__Supplied passage__.

Walking Meetings to Improve Workplace Health
Recommendations from Public Health England suggest that the majority of adults are not getting enough exercise. Perhaps it’s now down to HR departments to encourage their employees to get out and about during work hours. One of the suggested methods is walking meetings.
Taking steps to improve workplace health won’t only benefit you, there’s every chance it will benefit your business as well. There are several reasons why this could be the case, including reduced absences, as well as increases in creativity, and ultimately rises in productivity.
PHE also suggest that workplace health and wellbeing programmes such as exercise, healthy eating and stop smoking support can make a huge difference. According to PHE’s research, successful workplace health programmes have not only improved staff wellbeing, but actually offered a return on investment between £2 and £10 for every £1 spent.
Benefits of walking meetings
As suggested, one way of improving your workplace health is through introducing your staff to walking meetings. But as well as improving health, walking meetings can actually help get creative juices flowing. As the philosopher Friedrich Nietzsche wrote in 1889, “All truly great thoughts are conceived by walking”.

__Extracted records__.
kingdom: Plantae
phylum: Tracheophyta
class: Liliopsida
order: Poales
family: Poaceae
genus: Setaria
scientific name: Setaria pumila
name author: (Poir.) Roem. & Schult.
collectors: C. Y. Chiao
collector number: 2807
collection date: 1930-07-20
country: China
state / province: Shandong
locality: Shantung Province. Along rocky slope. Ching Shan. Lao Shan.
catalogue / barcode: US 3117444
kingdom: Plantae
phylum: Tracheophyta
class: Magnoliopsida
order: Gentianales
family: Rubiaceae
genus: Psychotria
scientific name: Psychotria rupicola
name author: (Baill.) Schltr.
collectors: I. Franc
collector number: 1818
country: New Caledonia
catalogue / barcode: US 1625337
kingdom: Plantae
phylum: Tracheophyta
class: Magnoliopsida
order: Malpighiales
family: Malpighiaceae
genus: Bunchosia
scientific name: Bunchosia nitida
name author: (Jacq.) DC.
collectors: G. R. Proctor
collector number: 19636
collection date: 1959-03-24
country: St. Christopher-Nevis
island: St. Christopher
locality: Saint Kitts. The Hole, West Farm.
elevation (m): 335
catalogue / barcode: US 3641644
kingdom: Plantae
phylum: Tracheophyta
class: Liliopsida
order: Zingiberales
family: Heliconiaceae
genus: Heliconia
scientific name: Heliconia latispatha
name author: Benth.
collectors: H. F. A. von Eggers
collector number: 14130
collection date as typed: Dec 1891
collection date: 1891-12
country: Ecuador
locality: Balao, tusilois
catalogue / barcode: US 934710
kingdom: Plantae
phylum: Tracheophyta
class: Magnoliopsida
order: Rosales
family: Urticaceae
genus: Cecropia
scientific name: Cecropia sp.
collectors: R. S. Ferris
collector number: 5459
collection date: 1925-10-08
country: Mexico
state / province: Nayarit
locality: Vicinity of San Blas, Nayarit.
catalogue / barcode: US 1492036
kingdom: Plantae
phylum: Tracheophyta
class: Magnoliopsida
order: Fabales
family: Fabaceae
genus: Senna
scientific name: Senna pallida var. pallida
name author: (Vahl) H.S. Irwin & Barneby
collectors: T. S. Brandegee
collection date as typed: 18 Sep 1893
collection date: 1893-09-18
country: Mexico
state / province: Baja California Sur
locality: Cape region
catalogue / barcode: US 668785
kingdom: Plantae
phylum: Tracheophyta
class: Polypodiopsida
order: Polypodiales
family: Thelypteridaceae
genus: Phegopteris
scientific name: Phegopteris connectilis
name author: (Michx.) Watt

__Problem A__.
Answer these questions from the text on walking meetings:
(i) Which organization's recommendations indicate that most adults are not getting enough exercise?
(ii) According to that organization's research, what return did successful workplace health programs offer for every £1 spent?
(iii) In what year did Friedrich Nietzsche write the line the text quotes?
__Problem B__. Carry on the text on walking meetings, starting right after its final sentence.
Nothing in the records is required here.

__Written reply A__.
(i) Public Health England
(ii) Between £2 and £10
(iii) 1889

__Written reply B__.
This research report by M. Oppezzo and D.L. Schwartz from Stanford University, states the benefits of walking on creativity. The research summarises that 81% of people demonstrated more divergent thinking after walking, and calls walking a “simple and robust solution to the goals of increasing creativity and increasing physical activity”.
Tips for implementing walking meetings:
- They are best suited to 2 or 3 people.
- Set a destination that you will walk to, research suggests it is best to meander and not set a specific route. HBR blog adds that building in a point of interest can encourage others to go for a walk, for example a local monument or park.
- Have a topic to discuss: This applies to all kinds of meeting, not just the walking ones.
- Plan your meetings in advance. Don’t force or surprise people with walking meetings. Some people might take some convincing, but be gentle, and be prepared to take no for an answer.
- Research suggests that walking meetings are best for discussing ideas but not so great for making final decisions.
- Living streets recommend walking for at least twenty minutes
So why not give it a go, don’t forget to let us know how it works out.